- _Instructions for the task_:
Search the entries below for the word "justify" and copy every line where it appears.

- _Data_:
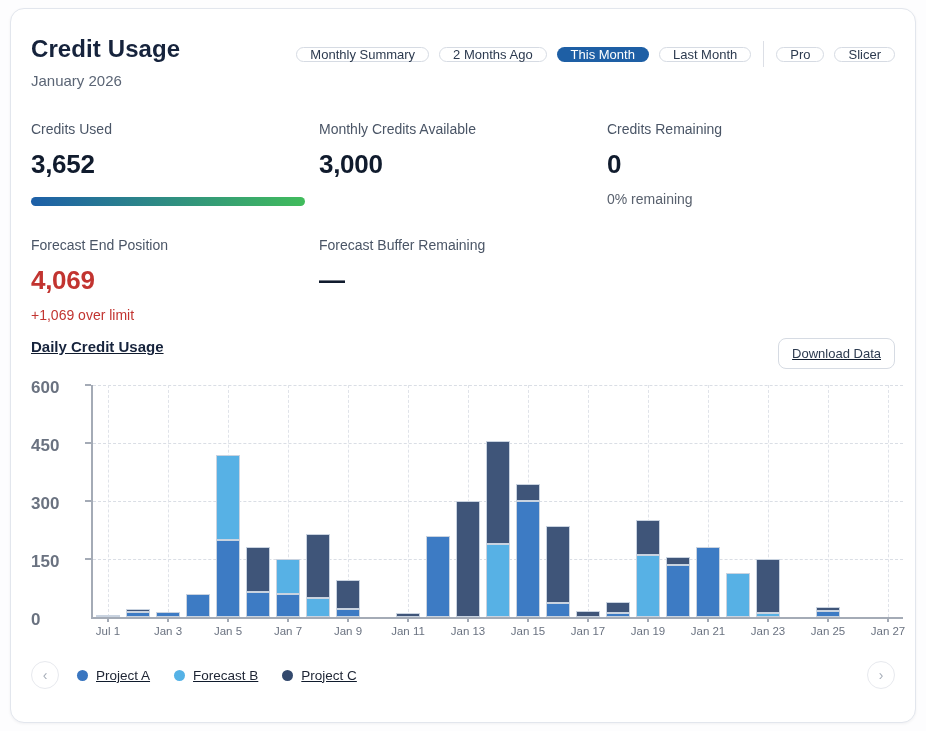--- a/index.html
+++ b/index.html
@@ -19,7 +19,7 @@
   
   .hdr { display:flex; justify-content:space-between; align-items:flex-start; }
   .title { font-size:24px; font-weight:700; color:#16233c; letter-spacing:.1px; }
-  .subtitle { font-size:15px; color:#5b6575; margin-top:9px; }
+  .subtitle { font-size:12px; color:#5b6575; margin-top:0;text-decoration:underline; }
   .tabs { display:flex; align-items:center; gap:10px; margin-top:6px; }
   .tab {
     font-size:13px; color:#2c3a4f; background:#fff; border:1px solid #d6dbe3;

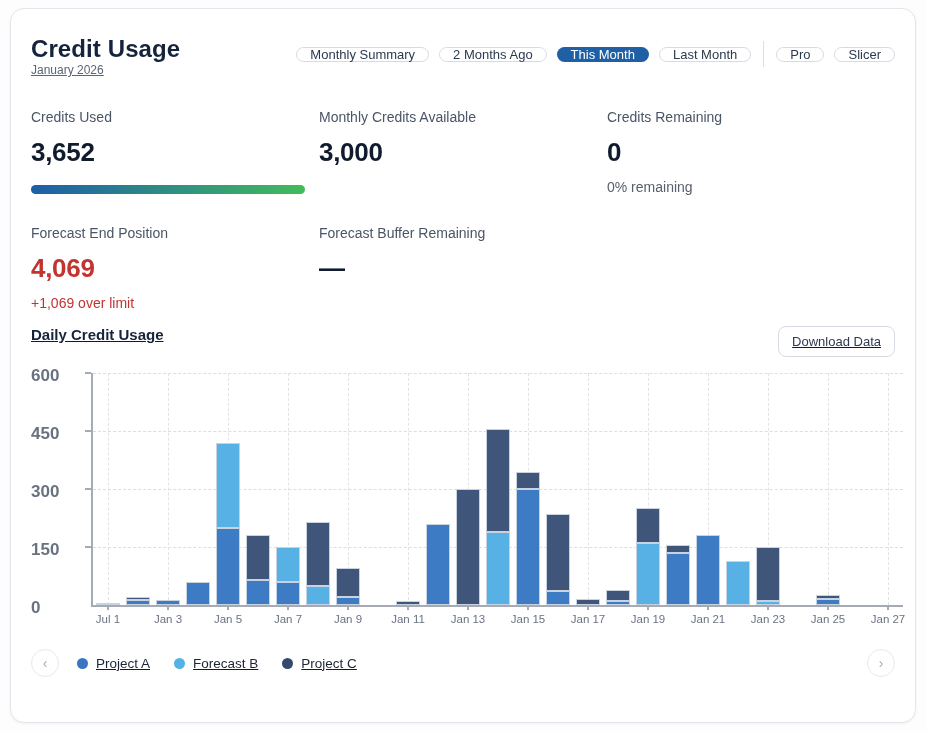--- a/index.html
+++ b/index.html
@@ -46,7 +46,7 @@
           border-left:2px solid #a4abb6; }
   .baseline { position:absolute; left:-2px; right:0; bottom:-2px; height:2px; background:#a4abb6; z-index:3; }
   .gridh { position:absolute; left:0; right:0; border-top:1px dashed #dadee5; }
-  .ylab { position:absolute; width:52px; font-size:17px; color:#6a7280;font-weight:bold; }
+  .ylab { position:absolute; width:52px; text-align:right; font-size:14px; color:#6a7280; }
   .ytick { position:absolute; width:6px; height:2px; background:#a4abb6; }
   .cols { position:absolute; left:0; right:0; top:0; bottom:0; display:flex; }
   .col { flex:1; position:relative; display:flex; align-items:flex-end; justify-content:center; }

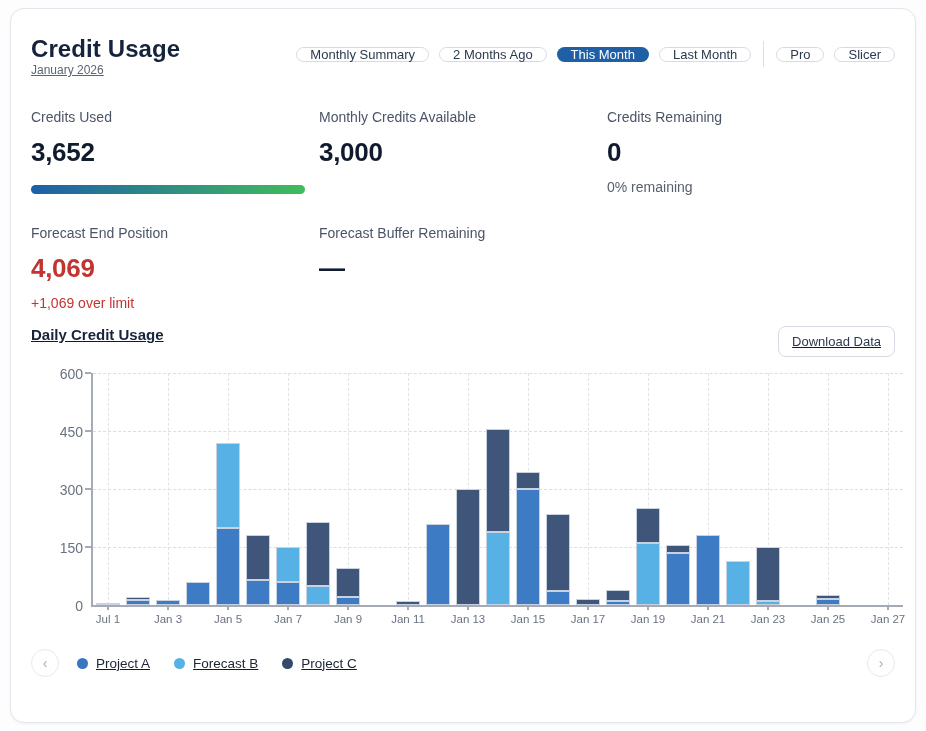--- a/index.html
+++ b/index.html
@@ -130,7 +130,7 @@
           <div class="col">
             <div class="vgrid"></div>
             <div class="xtick"></div>
-            <div class="xlab">Jul 1</div>
+            <div class="xlab">Mar 1</div>
             <div class="bar">
               <div class="seg" style="height: 2px; background: rgb(87, 177, 229);"></div>
             </div>

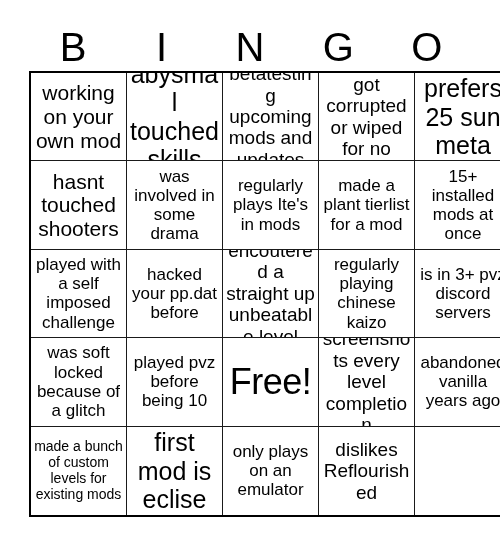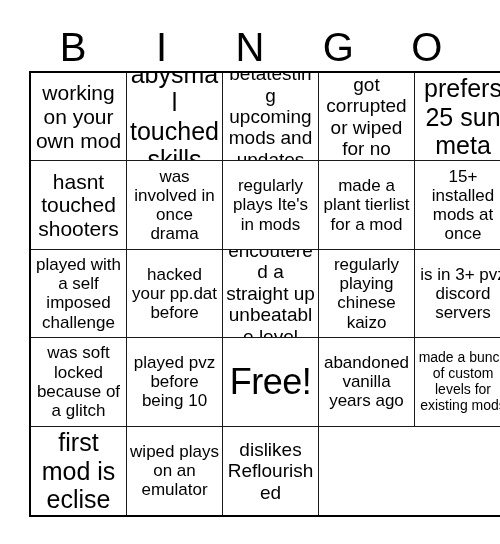--- a/index.html
+++ b/index.html
@@ -127,7 +127,7 @@
         <span class="cell-text fs-lg">hasnt touched shooters</span>
       </div>
       <div class="cell">
-        <span class="cell-text fs-md">was involved in once drama</span>
+        <span class="cell-text fs-md">was involved in some drama</span>
       </div>
       <div class="cell">
         <span class="cell-text fs-md">regularly plays Ite's in mods</span>

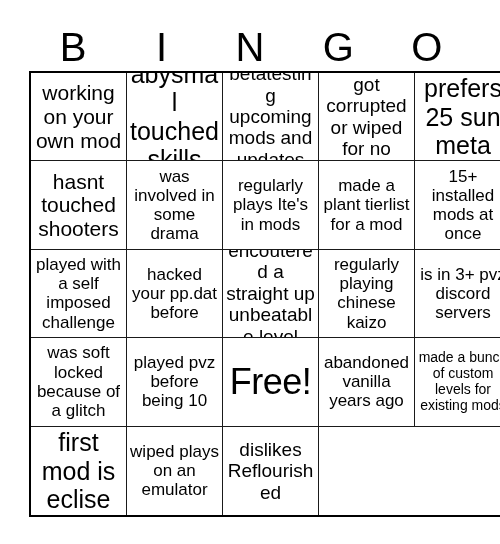--- a/index.html
+++ b/index.html
@@ -163,6 +163,9 @@
         <span class="cell-text fs-free">Free!</span>
       </div>
       <div class="cell">
+        <span class="cell-text fs-sm">screenshots every level completion</span>
+      </div>
+      <div class="cell">
         <span class="cell-text fs-md">abandoned vanilla years ago</span>
       </div>
       <div class="cell">

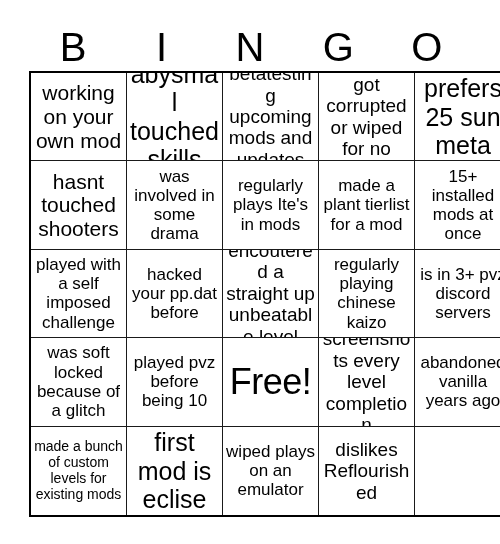--- a/index.html
+++ b/index.html
@@ -175,7 +175,7 @@
         <span class="cell-text fs-xl">first mod is eclise</span>
       </div>
       <div class="cell">
-        <span class="cell-text fs-md">wiped plays on an emulator</span>
+        <span class="cell-text fs-md">only plays on an emulator</span>
       </div>
       <div class="cell">
         <span class="cell-text fs-sm">dislikes Reflourished</span>

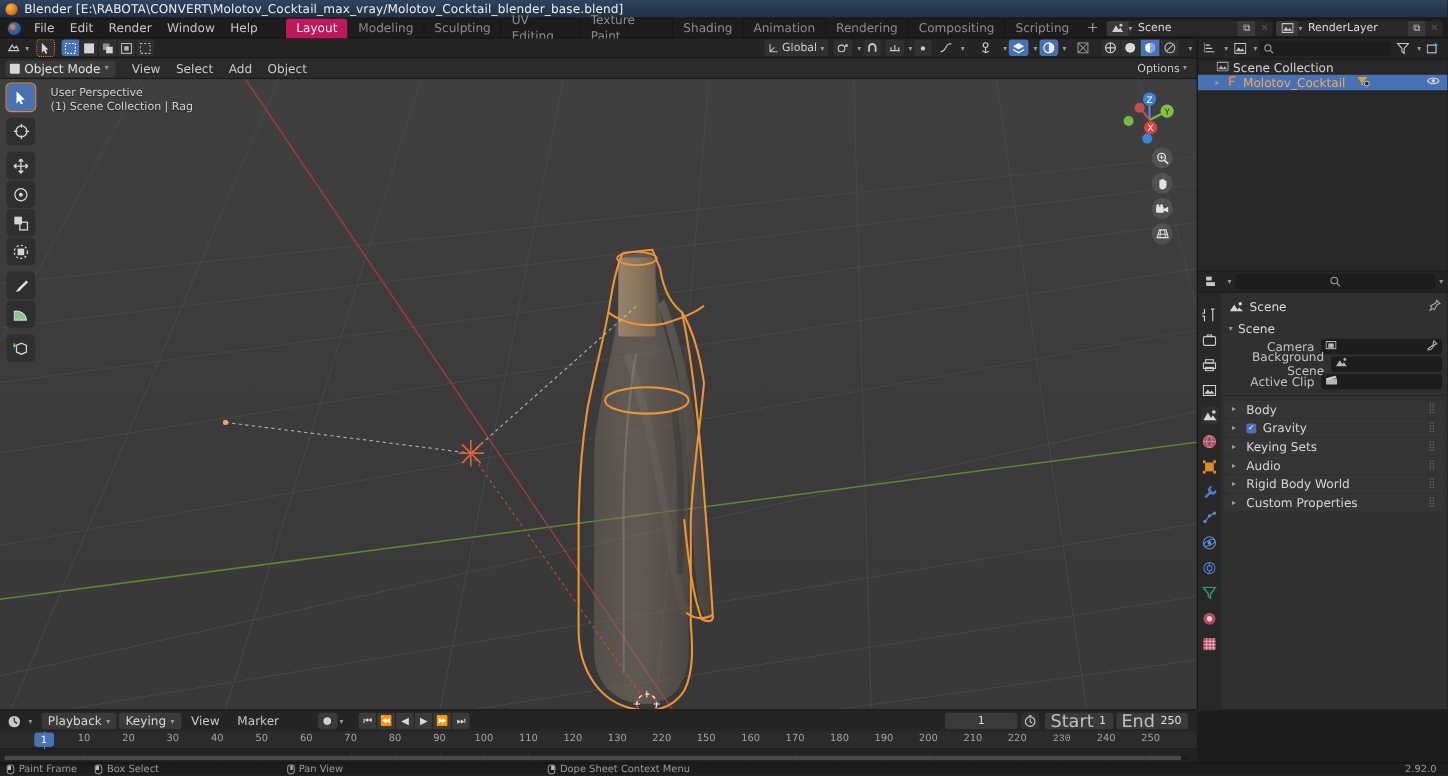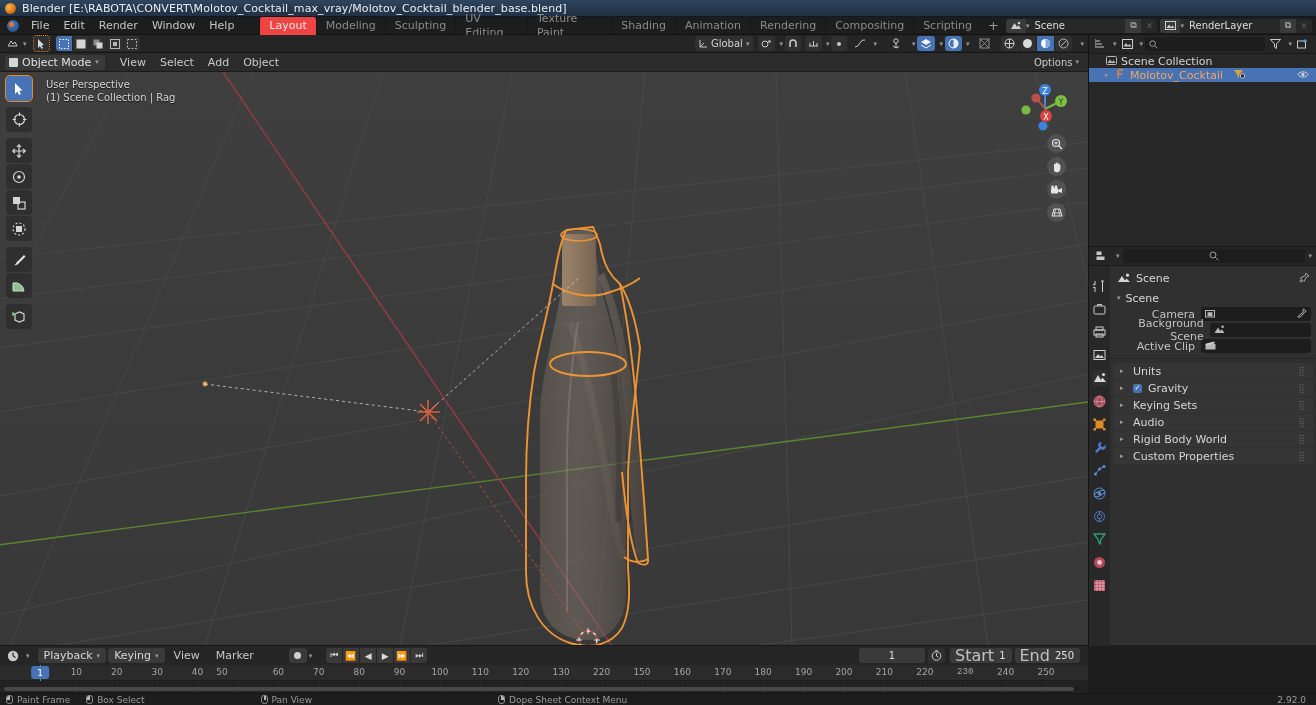--- a/index.html
+++ b/index.html
@@ -58,7 +58,7 @@
     border-left: 1px solid #161616;
   }
   .ws-tab.active {
-    background: #ef4444; color: #e8e8e8;
+    background: #be185d; color: #e8e8e8;
     border-radius: 3px 3px 0 0;
   }
   .ws-add { color: #9a9a9a; padding: 0 7px; font-size: 13px; line-height: 14px; }

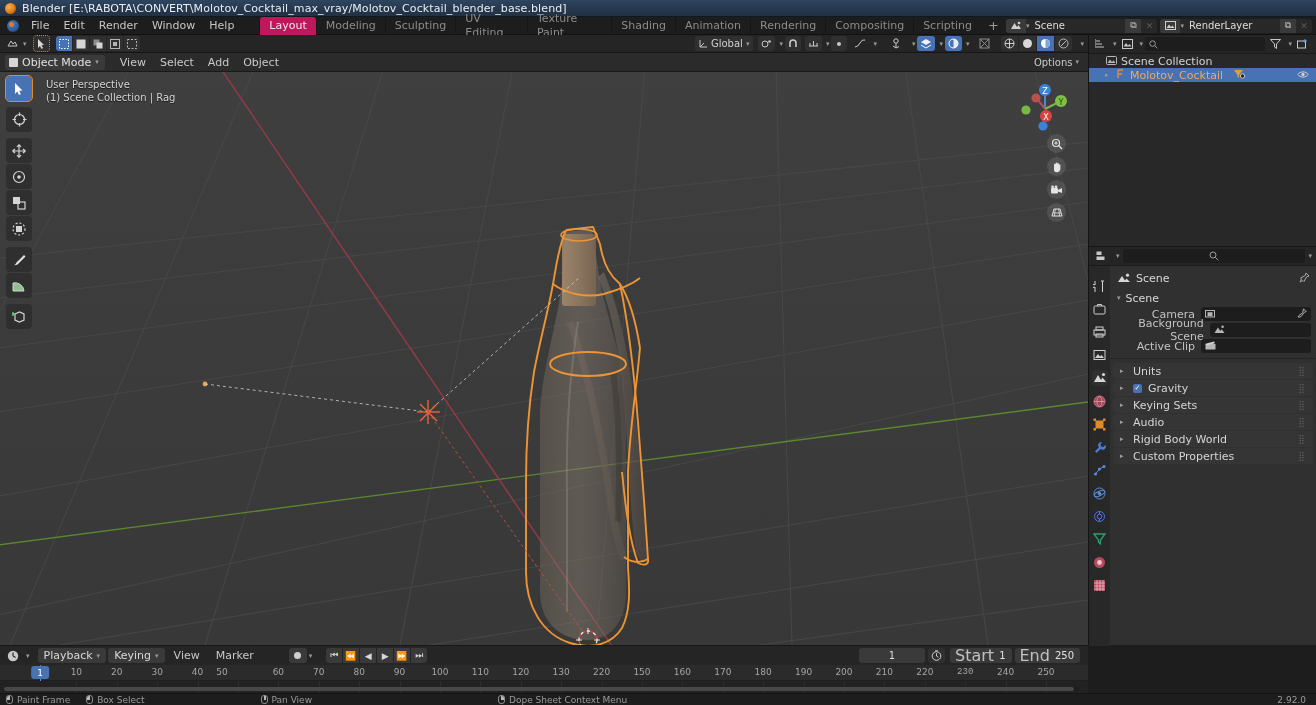--- a/index.html
+++ b/index.html
@@ -987,7 +987,7 @@
 
         <div class="collapse-row">
           <span class="tri">▸</span>
-          <span>Units</span>
+          <span>Body</span>
           <span class="grip">⣿</span>
         </div>
         <div class="collapse-row">

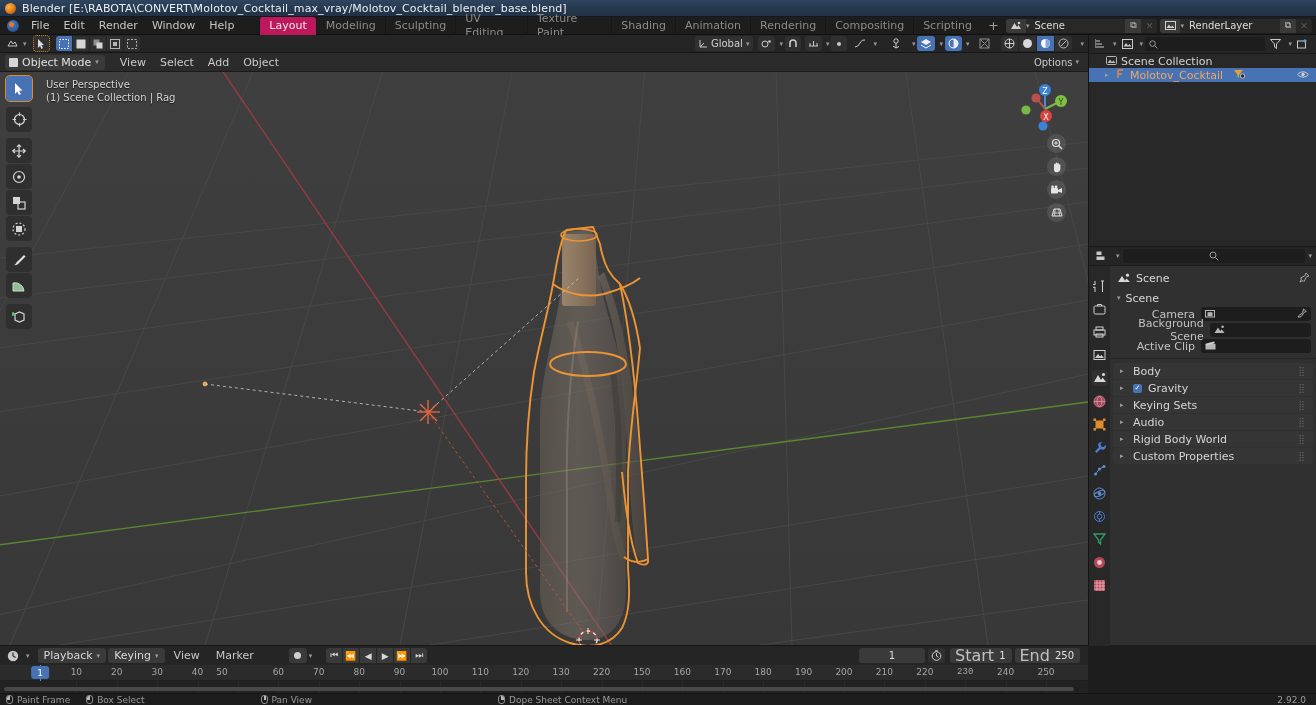--- a/index.html
+++ b/index.html
@@ -1080,7 +1080,7 @@
         <div class="tick-lbl" style="left: 116.763px;">20</div>
         <div class="tick-lbl" style="left: 157.165px;">30</div>
         <div class="tick-lbl" style="left: 197.566px;">40</div>
-        <div class="tick-lbl" style="left: 222px;">50</div>
+        <div class="tick-lbl" style="left: 238px;">50</div>
         <div class="tick-lbl" style="left: 278.369px;">60</div>
         <div class="tick-lbl" style="left: 318.771px;">70</div>
         <div class="tick-lbl" style="left: 359.173px;">80</div>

- _Response for this exercise_:
   .hdr { display:flex; justify-content:space-between; align-items:flex-start; }
   .col { flex:1; position:relative; display:flex; align-items:flex-end; justify-content:center; }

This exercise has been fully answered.